Colorado U.S. Senator Mark Udall at a gay-rights event this weekend in Denver said he supports marriage equality for all Americans. Udall joins a growing list of lawmakers who have gone on record in support of ending the era where the federal Defense of Marriage Act and where constitutional bans like Colorado’s Amendment 43 blocked LGBT couples from the legal protections and advantages provided by the state through marriage. Udall is the 18th sitting U.S. Senator to state publicly that he supports efforts to make gay marriage legal.
At the “Ally Awards” hosted by gay rights group OneColorado Saturday evening, Udall told activist Sunnyvie Brydum that the snowballing incremental approach moving across the nation is the right way to build consensus and change the law.
“I support marriage equality. We have work to do. Let’s go do it,” he said. “I think the way [marriage equality] is unfolding has lessons for all of us. Let’s work in our states. Let’s work on our neighbors. Let’s work with our communities. Let’s work with our elected officials.
“I have no doubt we’ll reach marriage equality in the states and across the nation.”

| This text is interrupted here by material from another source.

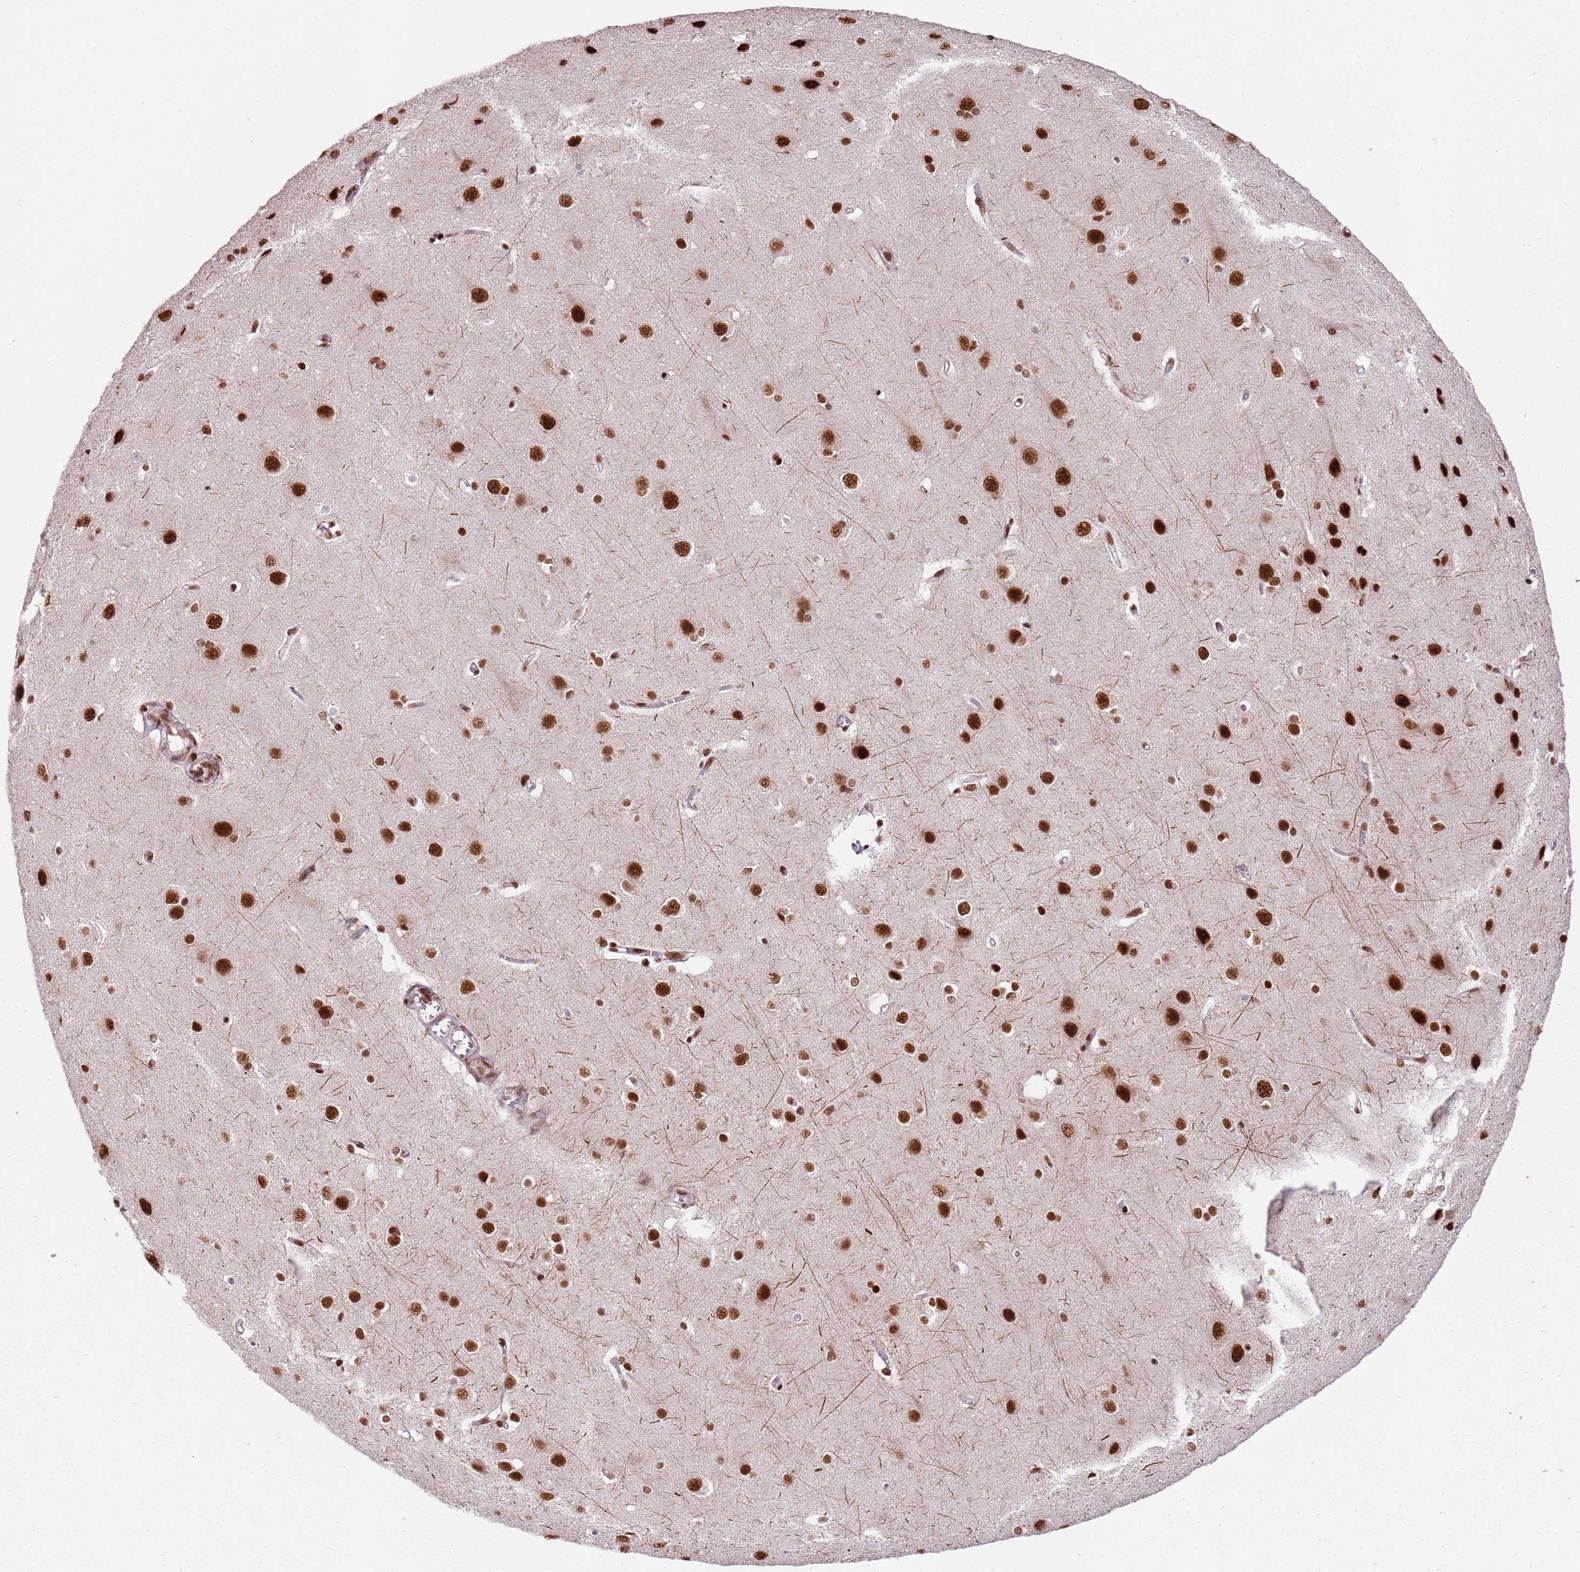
{"staining": {"intensity": "moderate", "quantity": "25%-75%", "location": "nuclear"}, "tissue": "cerebral cortex", "cell_type": "Endothelial cells", "image_type": "normal", "snomed": [{"axis": "morphology", "description": "Normal tissue, NOS"}, {"axis": "topography", "description": "Cerebral cortex"}], "caption": "Endothelial cells exhibit medium levels of moderate nuclear expression in about 25%-75% of cells in benign human cerebral cortex.", "gene": "TENT4A", "patient": {"sex": "male", "age": 37}}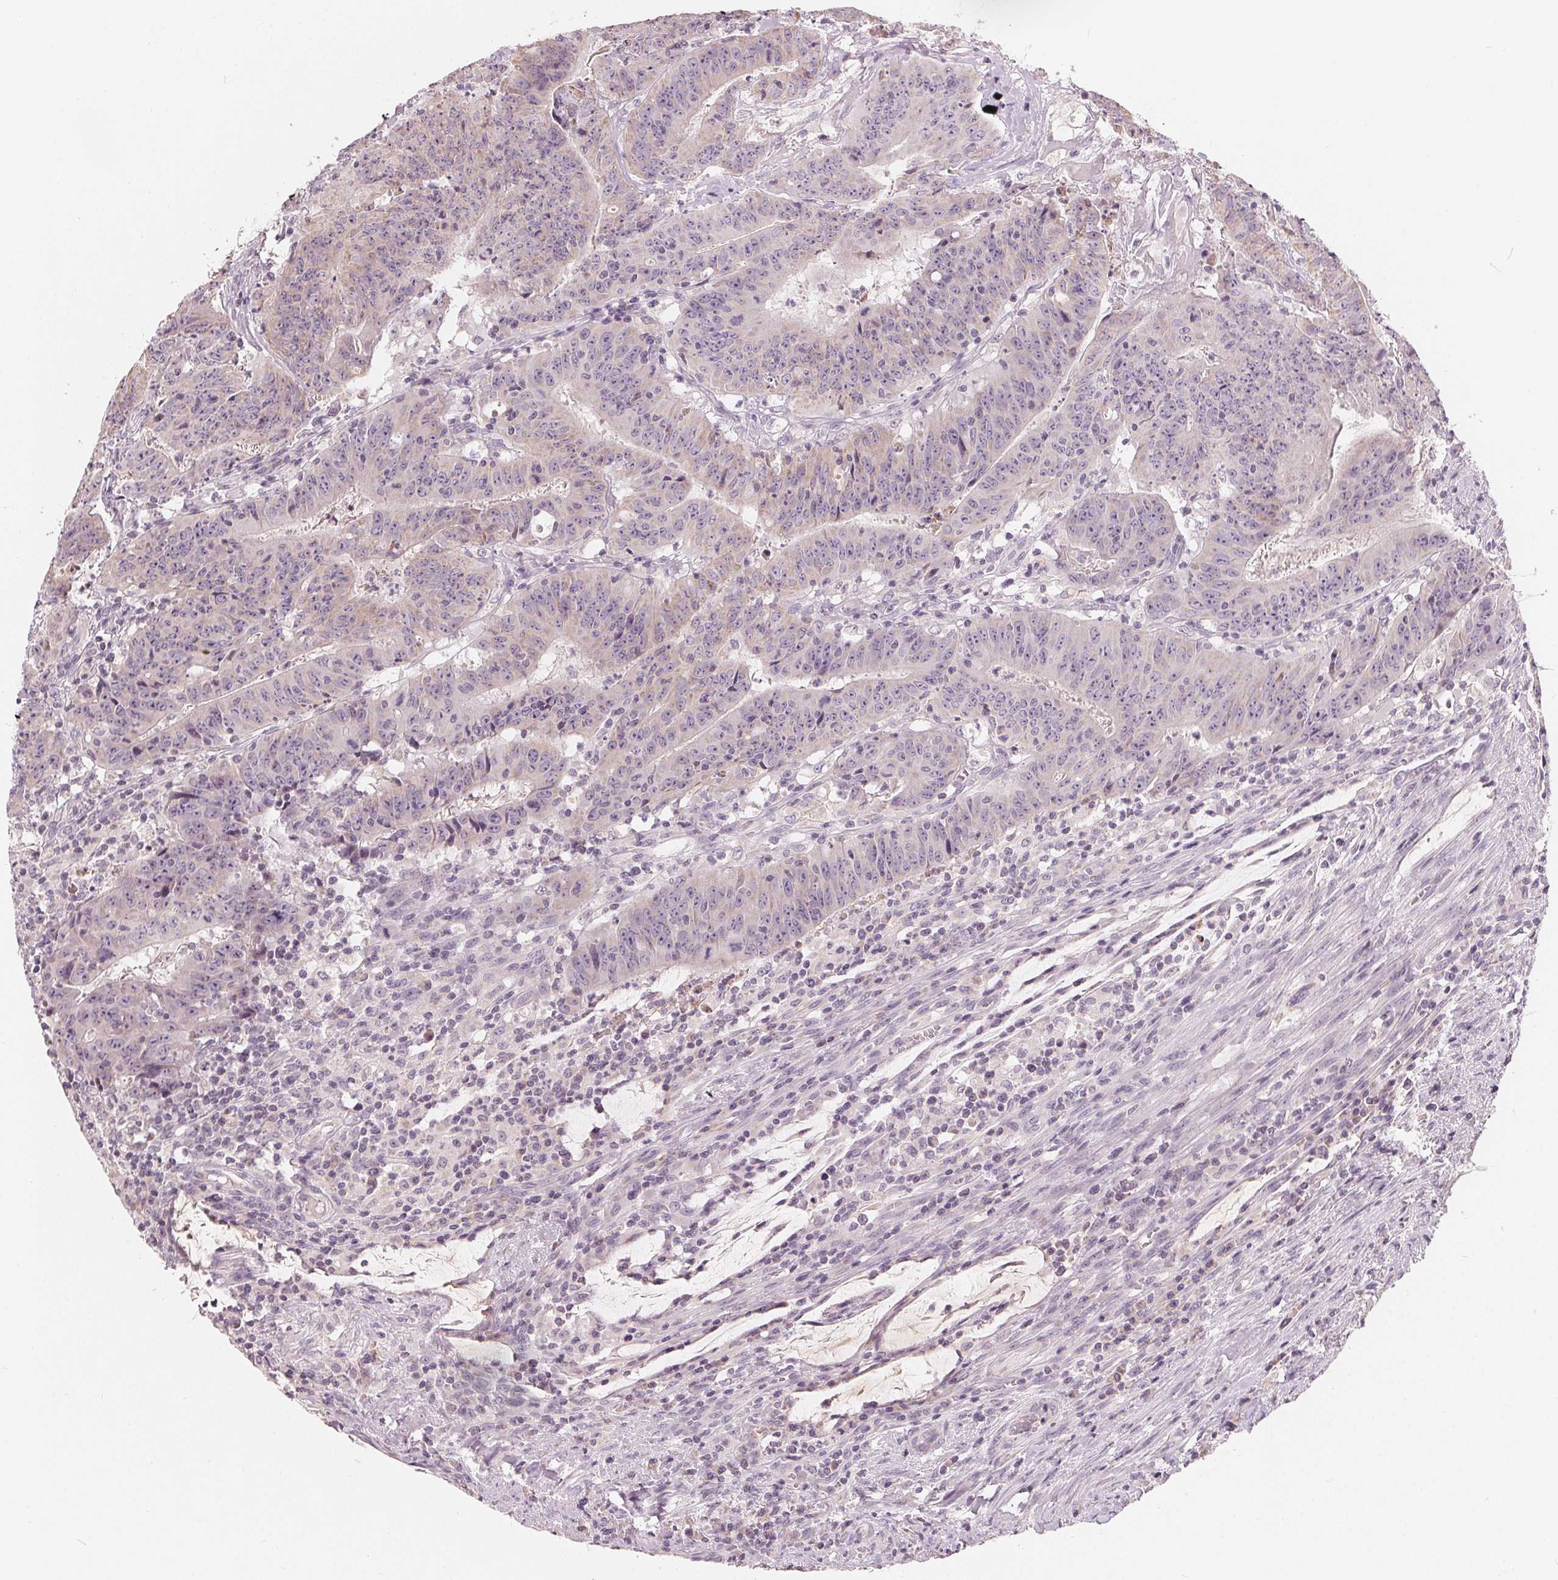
{"staining": {"intensity": "negative", "quantity": "none", "location": "none"}, "tissue": "colorectal cancer", "cell_type": "Tumor cells", "image_type": "cancer", "snomed": [{"axis": "morphology", "description": "Adenocarcinoma, NOS"}, {"axis": "topography", "description": "Colon"}], "caption": "Immunohistochemical staining of human colorectal adenocarcinoma reveals no significant expression in tumor cells.", "gene": "TRIM60", "patient": {"sex": "male", "age": 33}}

The awards ceremony celebrated straight people who have worked to advance the civil rights of LGBT Coloradans. Award recipients included Veronica Barela at NEWSED, Bruce DeBoskey of the DeBoskey Group, Jean Hodges of PFLAG and former state Representative Wilma Webb.
In introducing Hodges, Udall related the story of the lesbian and gay service members who came to Washington last December to testify in the hearings that effectively ended the military’s Don’t Ask, Don’t Tell policy, which banned gay soldiers from serving openly. Udall spearheaded the move to lift the policy, calling it anachronistic, discriminatory and a waste of valuable human and financial resources.
Udall said that he felt the tide turned in favor of repealing Don’t Ask, Don’t Tell, when the Joint Chiefs asked the soldiers what they would do if the policy were lifted. They all said they would rejoin the military, a sign of dedication that sealed the deal, Udall said.
“Truly I could never forget that testimony… Opponents were chortling. The repeal was in doubt up until the last minute,” Udall said. “Their country had rejected them, but [those soldiers] said they would re-enlist, reapply for their officer commissions.”
The awards ceremony, held at the Botanic Gardens at the center of Denver, impressed in part for the crowd it drew. Udall was joined by U.S. Senator Michael Bennet, state Senate President Brandon Shaffer, state Representative Mark Ferrandino, Lt Governor Joe Garcia, State Senator Jean White, former state senator now head of the state’s office of tourism Al White, former Colorado Springs Mayor Mary Lou Makepeace and former Denver Mayor Wellington Webb.
Stories told by speakers Saturday night underlined how far the movement for gay rights has come over the last decade, from a marginal movement led by a very few cutting-edge civil rights leaders to the kind of movement that draws the support of major mainstream public figures.
OneColorado has only been fully operational in the state for 18 months.